Clinical Endpoints and Upcoming Data
The company’s two pivotal wet AMD studies, 4FRONT-1 and 4FRONT-2, are non-inferiority trials that include rescue criteria for supplemental anti-VEGF injections. Simms said the company believes it has derisked the program as much as possible while maintaining clinical relevance, but added that outcomes cannot be guaranteed until data are available.
Simms said treatment burden reduction will be an important secondary endpoint. He pointed to Phase 2 data showing treatment-free rates of 50% to 70%, depending on the population, and overall treatment burden reductions in the 80% to 90% range. He said results around 50% treatment-free and more than 80% treatment burden reduction at week 52 would be viewed by the company as a major success.
Simms said investors should expect two-year follow-up data from the PRISM study in broad and recently diagnosed patient populations to show continued treatment burden reduction and safety follow-up. He also confirmed that an update from the DME SPECTRA trial is expected in the second half of the year.
Cash Position
Kristian Humer, chief financial officer, said 4D Molecular Therapeutics ended the first quarter with $558 million in cash. He said the company is guiding to a cash runway into the second half of 2028, though that runway does not include the commercial build-out that would be needed after 4FRONT-1 data.
About 4D Molecular Therapeutics (NASDAQ:FDMT)

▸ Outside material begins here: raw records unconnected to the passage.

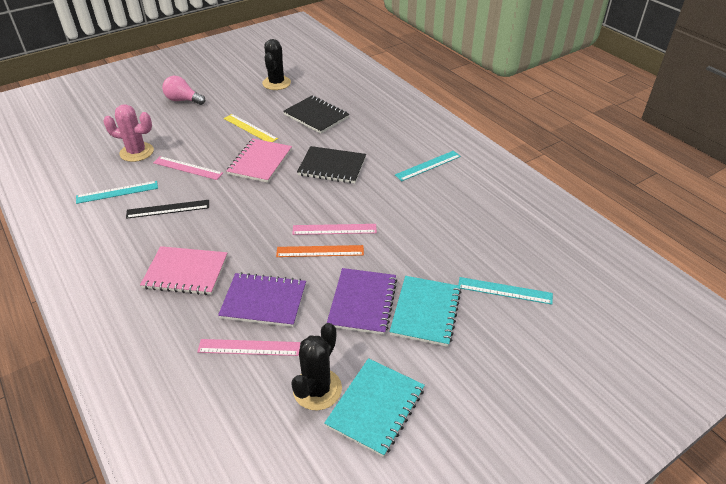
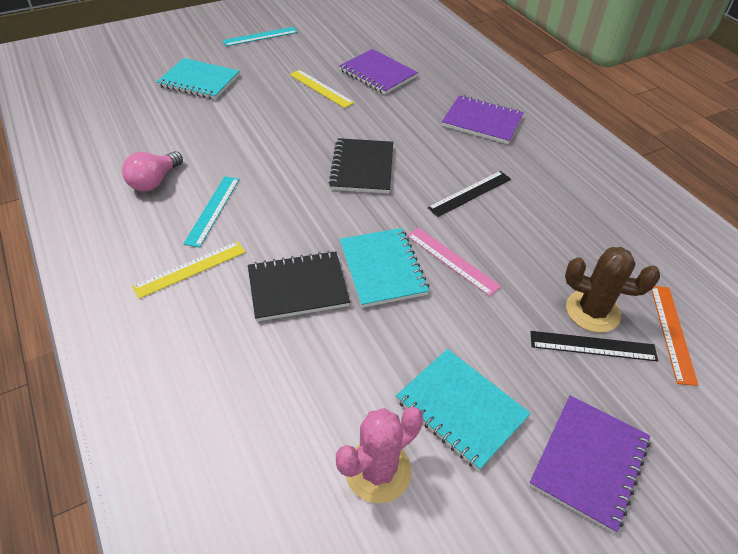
black cactus: 2 -> 0
black ruler: 1 -> 2
brown cactus: 0 -> 1
pink notebook: 2 -> 0
pink ruler: 3 -> 1
purple notebook: 2 -> 3
turquoise notebook: 2 -> 3
turquoise ruler: 3 -> 2
yellow ruler: 1 -> 2

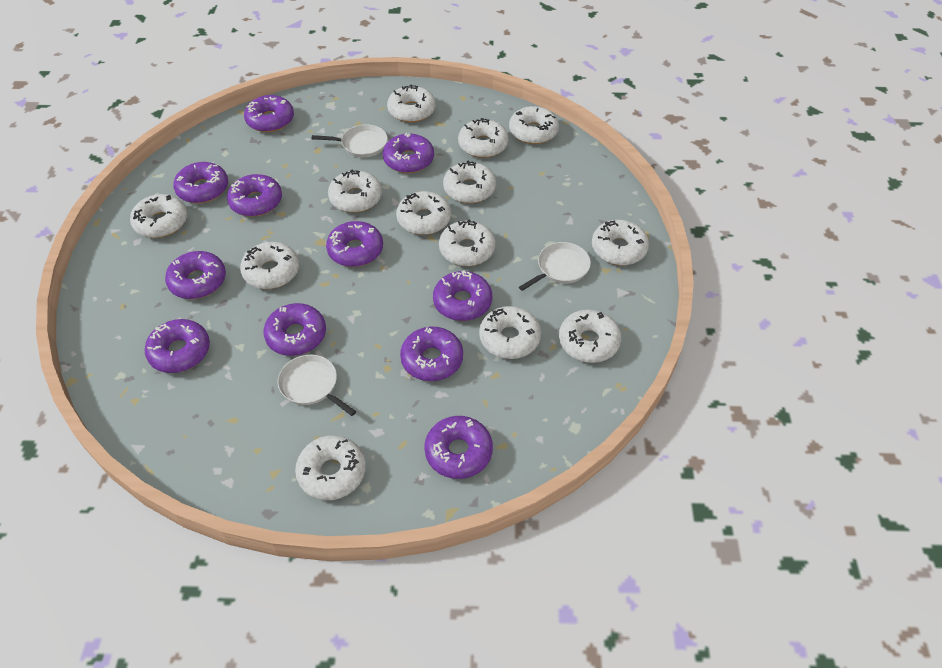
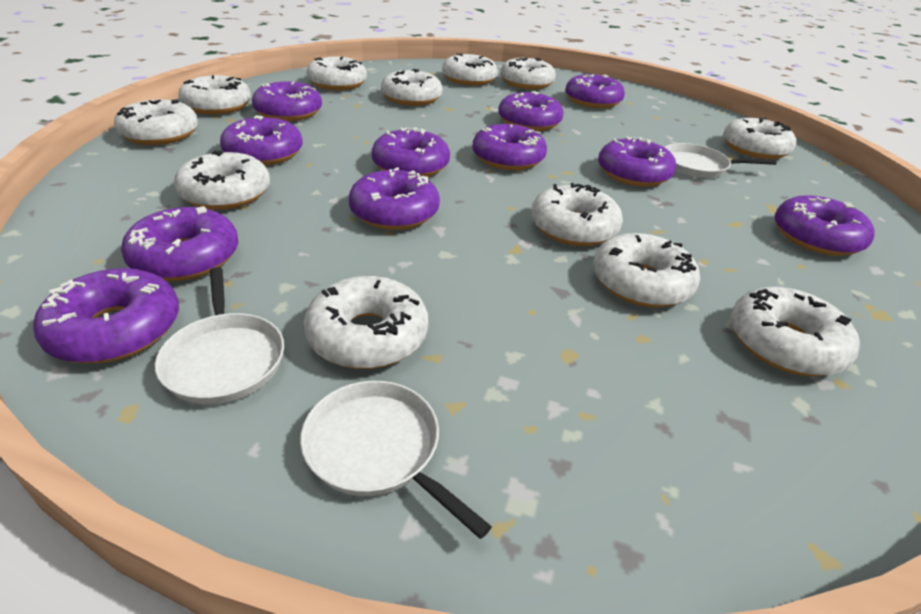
white donut: 13 -> 12

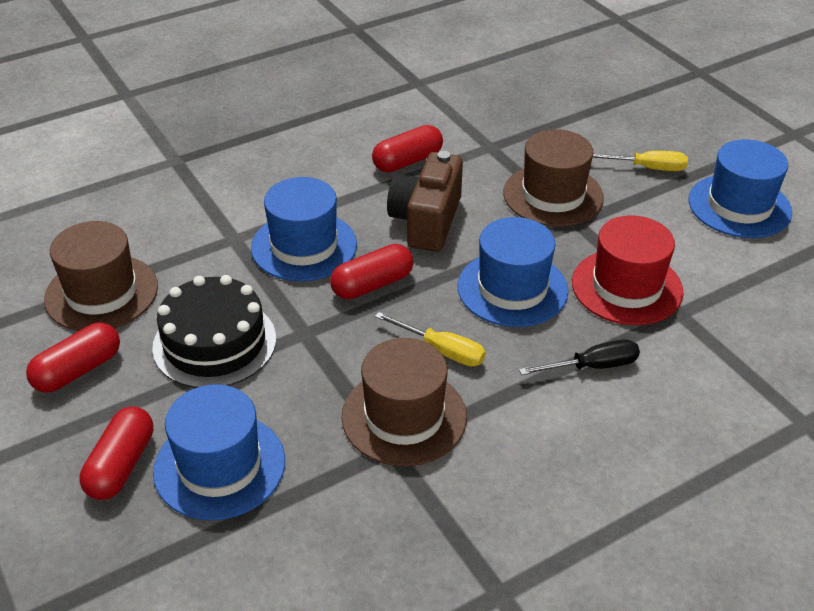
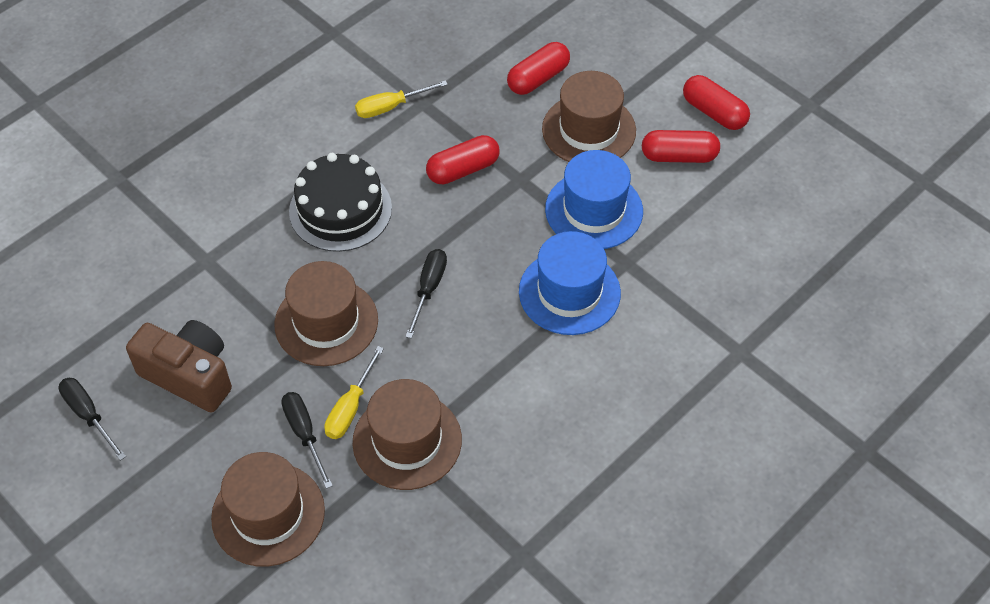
black screwdriver: 1 -> 3
blue hat: 4 -> 2
brown hat: 3 -> 4
red hat: 1 -> 0

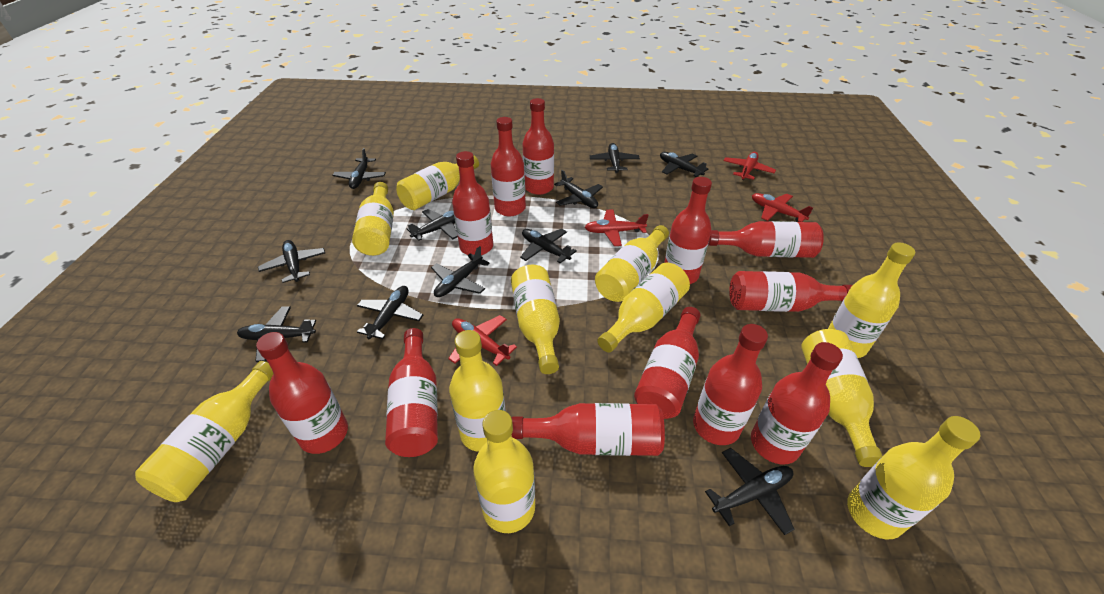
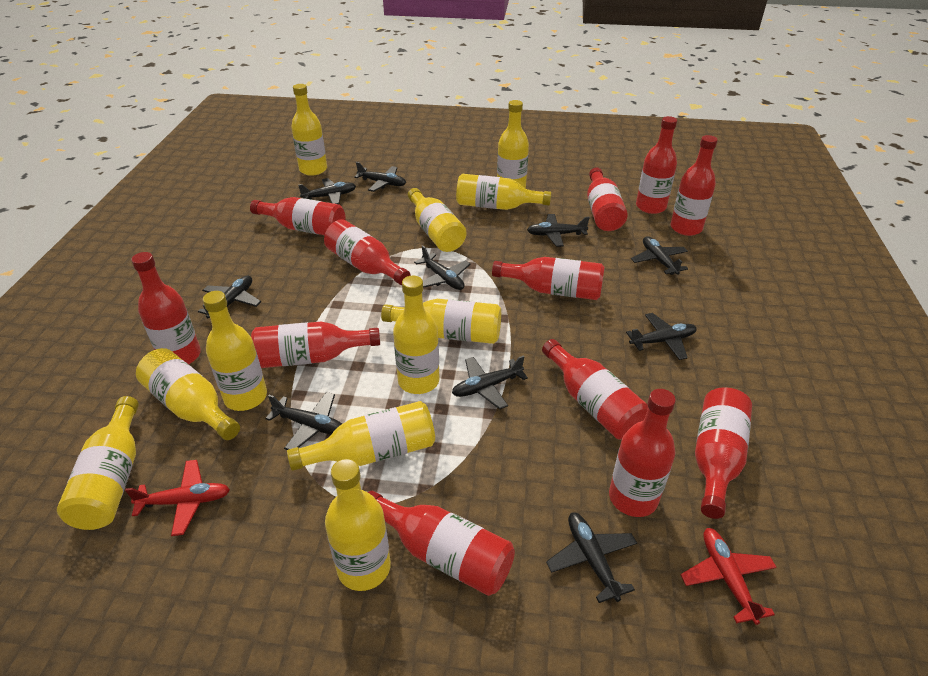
black plane: 11 -> 10
red plane: 4 -> 2

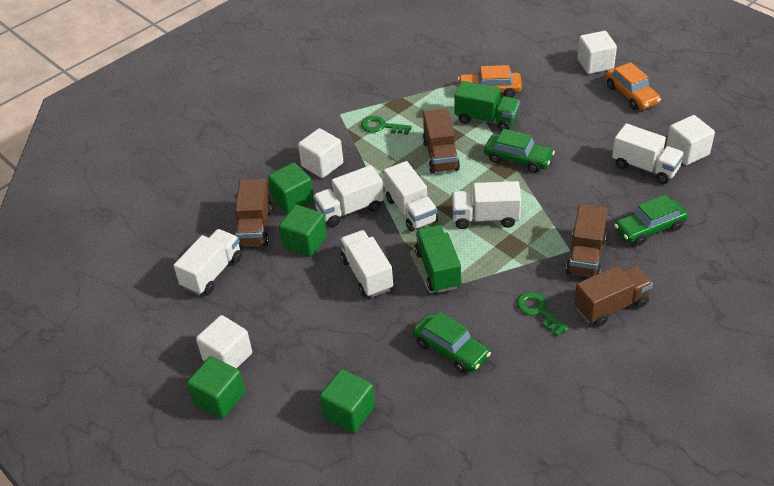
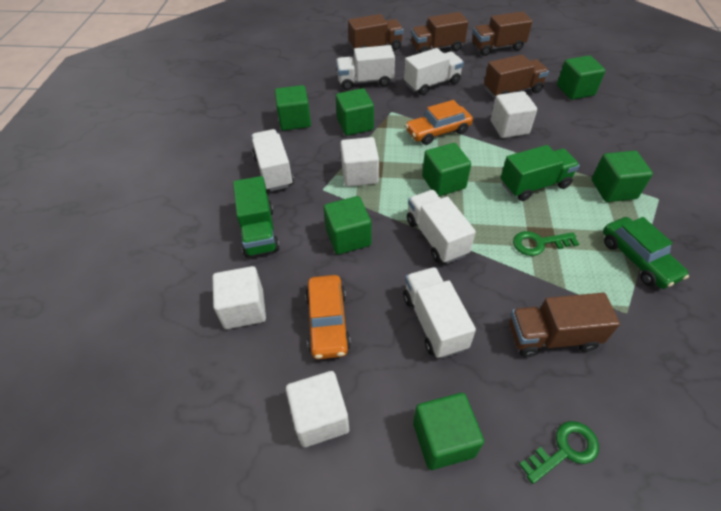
brown truck: 4 -> 5
green car: 3 -> 1
green cube: 4 -> 7
white truck: 6 -> 5

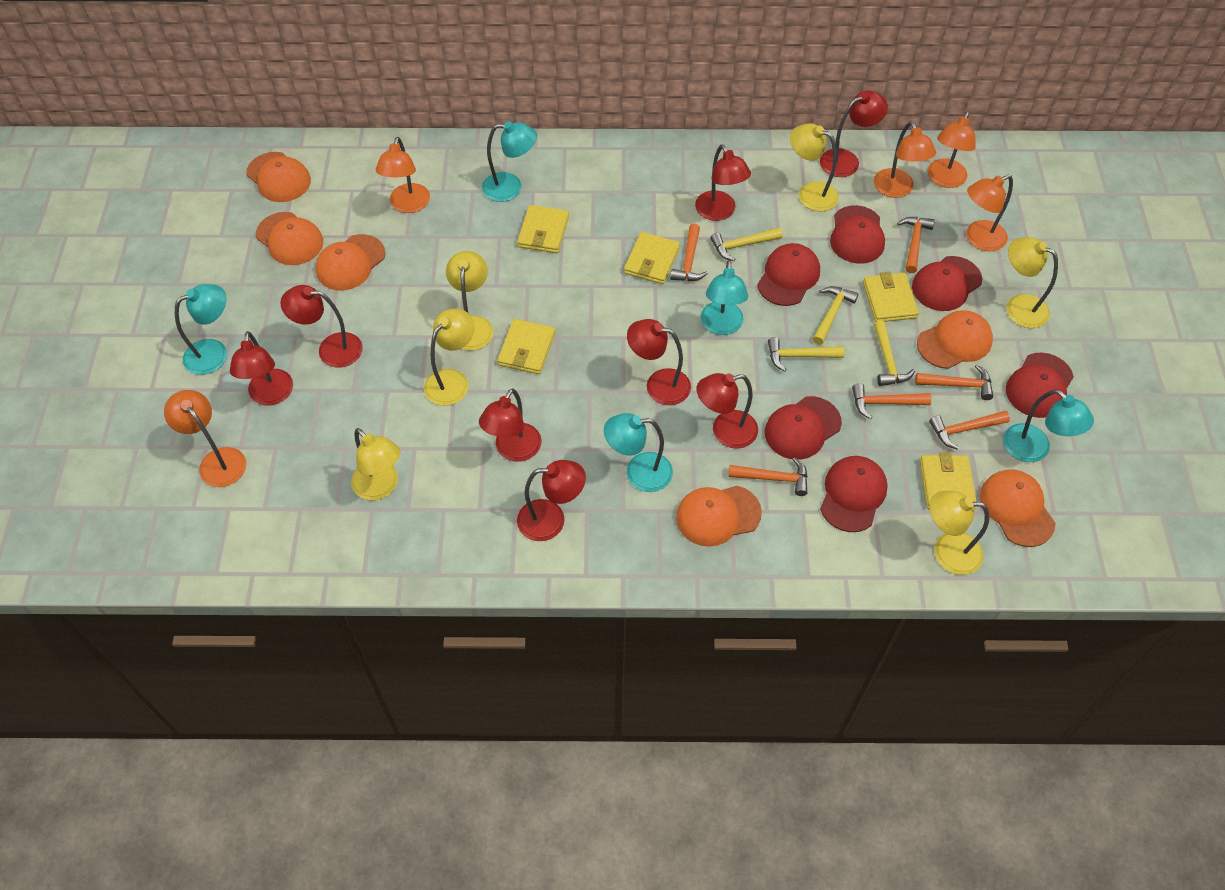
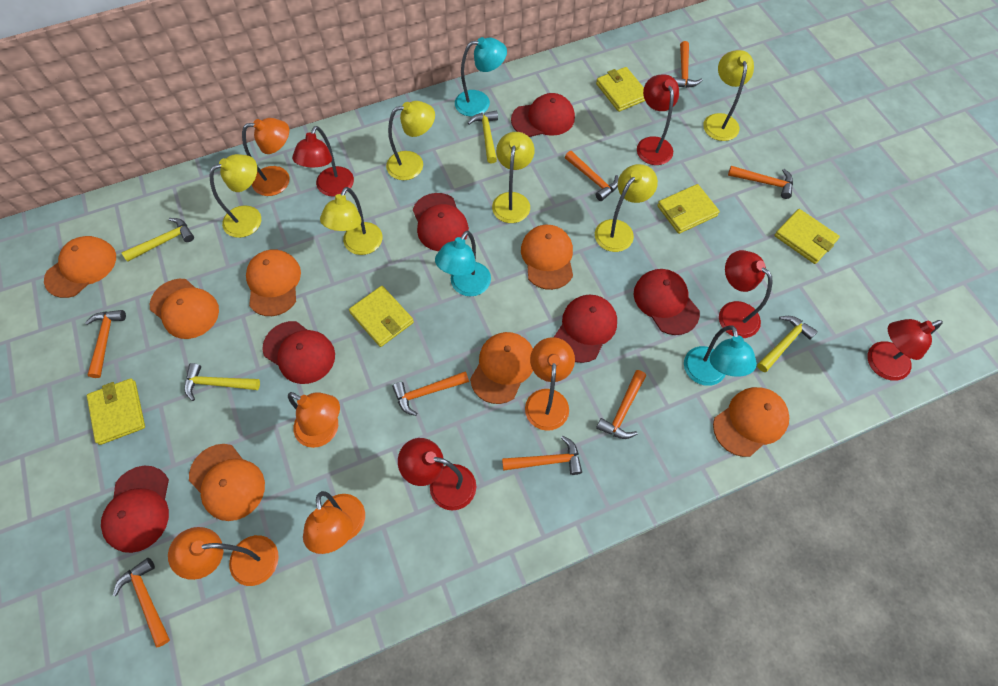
orange cap: 6 -> 7
orange hammer: 6 -> 8
red lamp: 8 -> 5
turquoise lamp: 5 -> 3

4D Molecular Therapeutics, founded in 2015 and headquartered in Emeryville, California, is a clinical-stage biotechnology company focused on the development of targeted gene therapies for rare diseases. The company employs its proprietary Gene Expression AAV (GEA) platform to engineer novel adeno-associated virus (AAV) capsids with enhanced tissue selectivity and transduction efficiency. This platform aims to improve the precision and durability of gene delivery compared to traditional AAV approaches.
4D’s pipeline includes both preclinical and clinical-stage programs across multiple therapeutic areas.